Copy out the rows below, from the line with "What is the" up to and including the line with "After their last". Leave the pictures out.

**Data for the task**.
—————

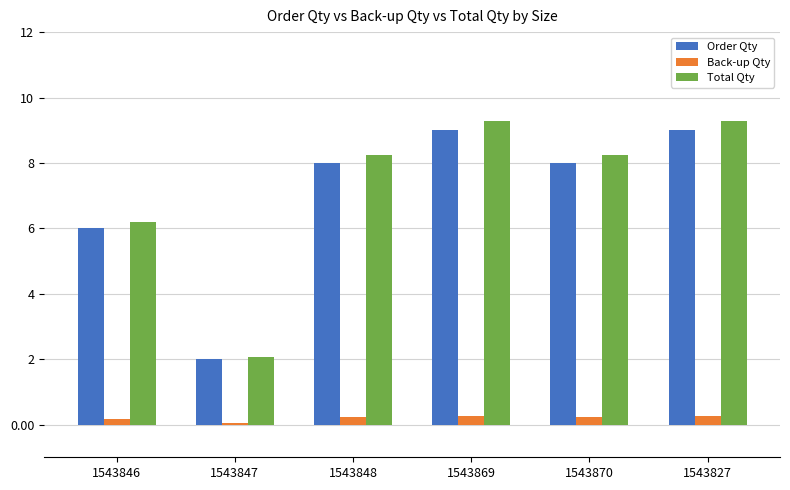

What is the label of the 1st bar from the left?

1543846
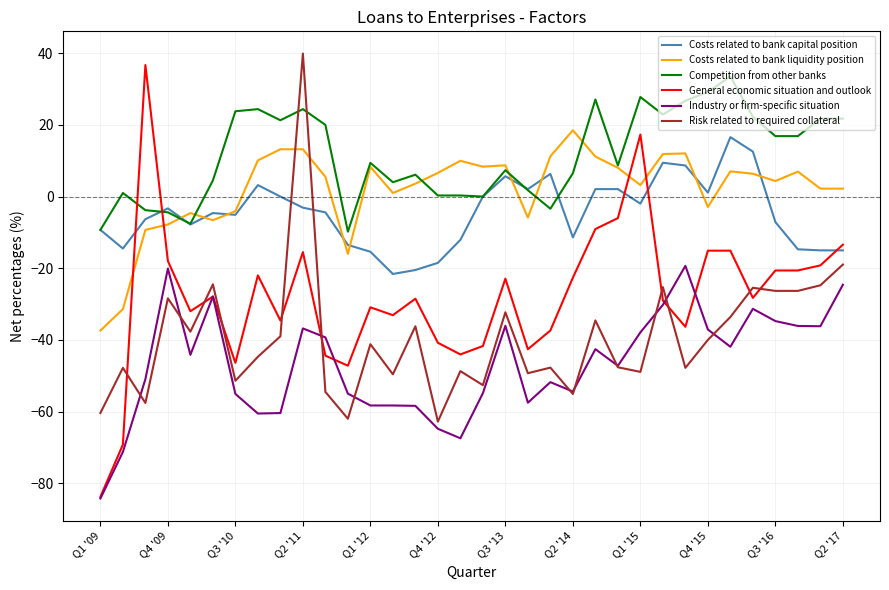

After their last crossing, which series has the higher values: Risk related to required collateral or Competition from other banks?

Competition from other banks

—————

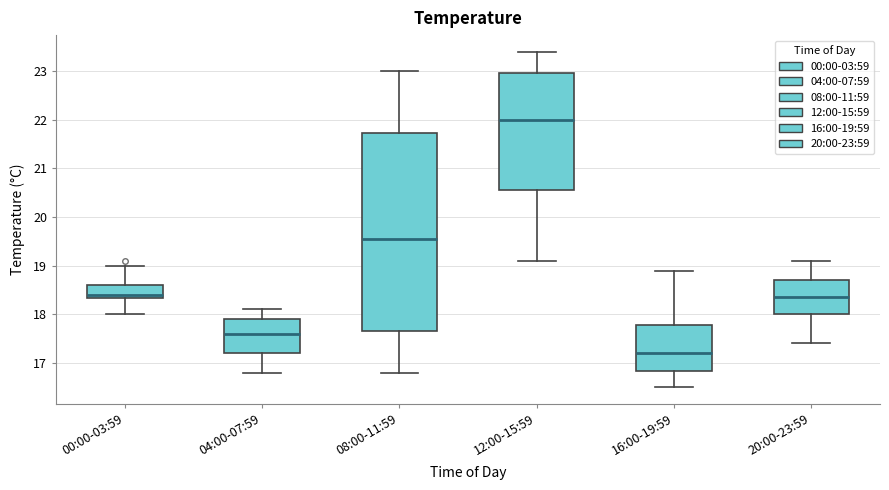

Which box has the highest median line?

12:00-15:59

—————

**The completed task**.
What is the label of the 1st bar from the left?

1543846

After their last crossing, which series has the higher values: Risk related to required collateral or Competition from other banks?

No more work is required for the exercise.